Transcribe the lines of the records word for word, starting with the line containing "Agroalimentario" and ending with the line containing "Obra pública", both included.

_Saved entries:_

——

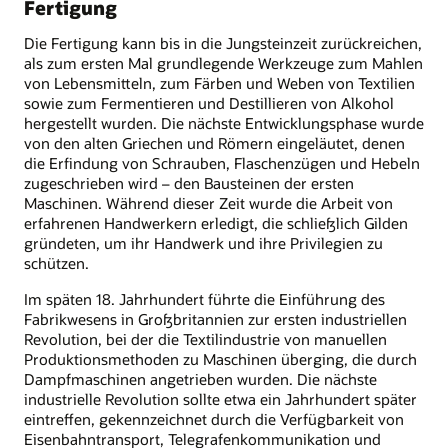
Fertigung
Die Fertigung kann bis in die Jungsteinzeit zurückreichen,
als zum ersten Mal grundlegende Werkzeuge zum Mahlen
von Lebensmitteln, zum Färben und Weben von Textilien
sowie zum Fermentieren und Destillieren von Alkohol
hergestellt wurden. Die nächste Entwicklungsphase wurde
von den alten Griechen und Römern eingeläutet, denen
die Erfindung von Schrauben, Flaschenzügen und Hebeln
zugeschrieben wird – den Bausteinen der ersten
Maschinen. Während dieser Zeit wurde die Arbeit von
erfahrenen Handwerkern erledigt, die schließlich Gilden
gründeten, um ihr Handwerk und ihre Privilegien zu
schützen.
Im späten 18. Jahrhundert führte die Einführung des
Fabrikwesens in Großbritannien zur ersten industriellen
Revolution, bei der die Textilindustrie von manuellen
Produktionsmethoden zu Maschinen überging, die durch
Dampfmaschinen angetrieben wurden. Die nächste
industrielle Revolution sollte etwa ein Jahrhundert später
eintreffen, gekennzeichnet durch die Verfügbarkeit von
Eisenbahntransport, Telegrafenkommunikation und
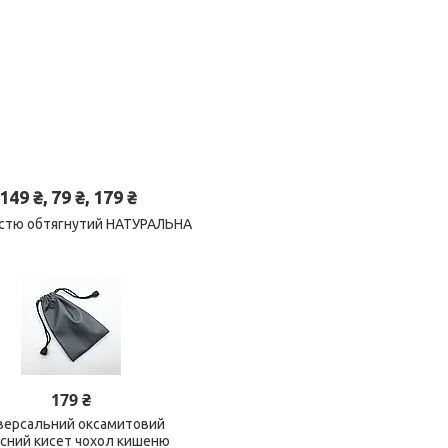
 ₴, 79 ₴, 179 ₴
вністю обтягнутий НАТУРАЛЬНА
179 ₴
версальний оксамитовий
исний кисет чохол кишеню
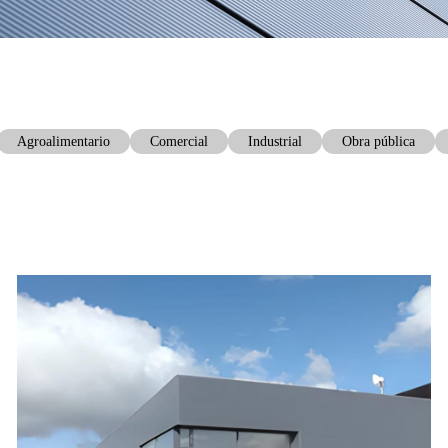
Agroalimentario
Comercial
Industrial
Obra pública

——

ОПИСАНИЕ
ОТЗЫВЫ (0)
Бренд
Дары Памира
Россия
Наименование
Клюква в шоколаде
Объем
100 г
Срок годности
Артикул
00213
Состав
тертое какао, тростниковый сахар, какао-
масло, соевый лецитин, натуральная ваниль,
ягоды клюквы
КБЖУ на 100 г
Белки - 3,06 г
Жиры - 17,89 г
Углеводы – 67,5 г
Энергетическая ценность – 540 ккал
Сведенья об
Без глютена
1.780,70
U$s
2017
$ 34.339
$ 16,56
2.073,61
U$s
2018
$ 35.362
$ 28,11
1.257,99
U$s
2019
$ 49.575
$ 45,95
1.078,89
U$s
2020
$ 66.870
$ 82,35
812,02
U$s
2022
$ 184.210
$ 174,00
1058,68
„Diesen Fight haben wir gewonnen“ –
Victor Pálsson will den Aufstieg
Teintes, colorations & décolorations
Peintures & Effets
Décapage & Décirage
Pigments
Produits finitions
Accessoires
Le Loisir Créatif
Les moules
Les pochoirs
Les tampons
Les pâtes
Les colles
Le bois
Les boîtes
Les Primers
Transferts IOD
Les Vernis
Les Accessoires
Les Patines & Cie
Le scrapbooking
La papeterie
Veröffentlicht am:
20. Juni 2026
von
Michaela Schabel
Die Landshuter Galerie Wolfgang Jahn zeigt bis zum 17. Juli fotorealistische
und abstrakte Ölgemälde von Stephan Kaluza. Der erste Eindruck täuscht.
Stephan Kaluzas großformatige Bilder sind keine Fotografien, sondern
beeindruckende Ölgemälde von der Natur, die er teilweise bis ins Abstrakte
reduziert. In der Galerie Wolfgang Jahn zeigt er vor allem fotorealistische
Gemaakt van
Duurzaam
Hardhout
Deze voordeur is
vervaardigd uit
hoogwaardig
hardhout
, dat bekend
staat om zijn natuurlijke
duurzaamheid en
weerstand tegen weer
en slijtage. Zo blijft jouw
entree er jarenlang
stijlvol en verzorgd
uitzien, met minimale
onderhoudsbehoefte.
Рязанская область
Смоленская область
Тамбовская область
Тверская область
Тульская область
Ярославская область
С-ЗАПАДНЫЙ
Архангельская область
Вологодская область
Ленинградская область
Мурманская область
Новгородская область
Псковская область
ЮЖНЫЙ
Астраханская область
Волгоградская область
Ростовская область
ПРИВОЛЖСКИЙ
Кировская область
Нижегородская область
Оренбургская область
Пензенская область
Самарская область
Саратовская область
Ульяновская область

——

_Task solution:_
Agroalimentario
Comercial
Industrial
Obra pública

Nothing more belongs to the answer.